• [TASK BRIEF] Could you restate every entry word for word, leaving the pictures out?

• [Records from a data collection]
====================
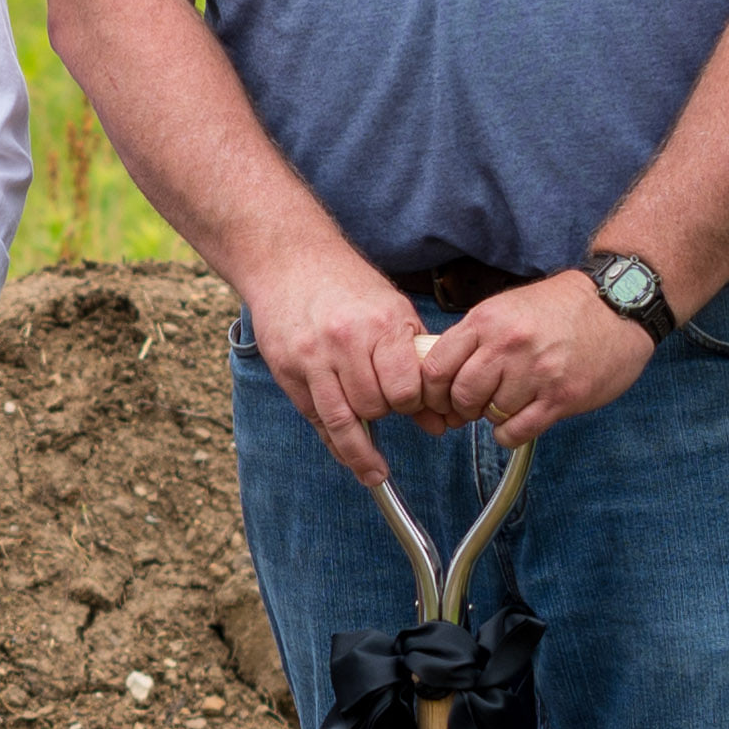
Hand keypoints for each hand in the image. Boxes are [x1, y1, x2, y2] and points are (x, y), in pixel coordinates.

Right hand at [242, 253, 436, 489]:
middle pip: (375, 407)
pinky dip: (335, 444)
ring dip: (361, 444)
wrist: (290, 261)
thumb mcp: (392, 312)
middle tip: (388, 409)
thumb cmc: (348, 287)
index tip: (417, 406)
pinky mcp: (288, 370)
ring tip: (375, 467)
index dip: (414, 404)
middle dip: (385, 413)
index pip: (406, 389)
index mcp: (381, 324)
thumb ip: (416, 364)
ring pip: (344, 421)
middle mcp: (346, 341)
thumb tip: (439, 422)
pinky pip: (316, 420)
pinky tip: (350, 456)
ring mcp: (313, 358)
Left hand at [416, 274, 654, 445]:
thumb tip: (440, 374)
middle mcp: (508, 345)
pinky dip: (510, 433)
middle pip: (462, 395)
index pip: (436, 367)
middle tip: (478, 403)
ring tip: (510, 401)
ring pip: (490, 415)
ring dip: (494, 416)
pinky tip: (520, 419)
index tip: (441, 397)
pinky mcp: (561, 397)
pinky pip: (516, 431)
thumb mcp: (507, 308)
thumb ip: (474, 338)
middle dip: (464, 407)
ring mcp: (536, 373)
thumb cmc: (560, 308)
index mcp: (487, 320)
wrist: (617, 305)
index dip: (433, 390)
====================
• [RESULT FOR THIS EXERCISE]
Hand keypoints for each hand in the image. Boxes are [x1, y1, x2, y2] and points are (x, y), in pixel coordinates.

Right hand at [242, 253, 436, 489]:
middle pip: (375, 407)
pinky dip: (335, 444)
ring dip: (361, 444)
wrist: (290, 261)
thumb mcp: (392, 312)
middle tip: (388, 409)
thumb cmc: (348, 287)
index tip: (417, 406)
pinky mcp: (288, 370)
ring tip: (375, 467)
index dip: (414, 404)
middle dip: (385, 413)
index pip: (406, 389)
index mcp: (381, 324)
thumb ip: (416, 364)
ring pip: (344, 421)
middle mcp: (346, 341)
thumb tip: (439, 422)
pinky pip: (316, 420)
pinky tip: (350, 456)
ring mcp: (313, 358)
Left hand at [416, 274, 654, 445]:
thumb tip: (440, 374)
middle mcp: (508, 345)
pinky dip: (510, 433)
middle pip: (462, 395)
index pip: (436, 367)
middle tip: (478, 403)
ring tip: (510, 401)
ring pip: (490, 415)
ring dip: (494, 416)
pinky tip: (520, 419)
index tip: (441, 397)
pinky mcp: (561, 397)
pinky pip: (516, 431)
thumb mcp: (507, 308)
thumb ip: (474, 338)
middle dip: (464, 407)
ring mcp: (536, 373)
thumb cmc: (560, 308)
index mcp: (487, 320)
wrist: (617, 305)
index dip: (433, 390)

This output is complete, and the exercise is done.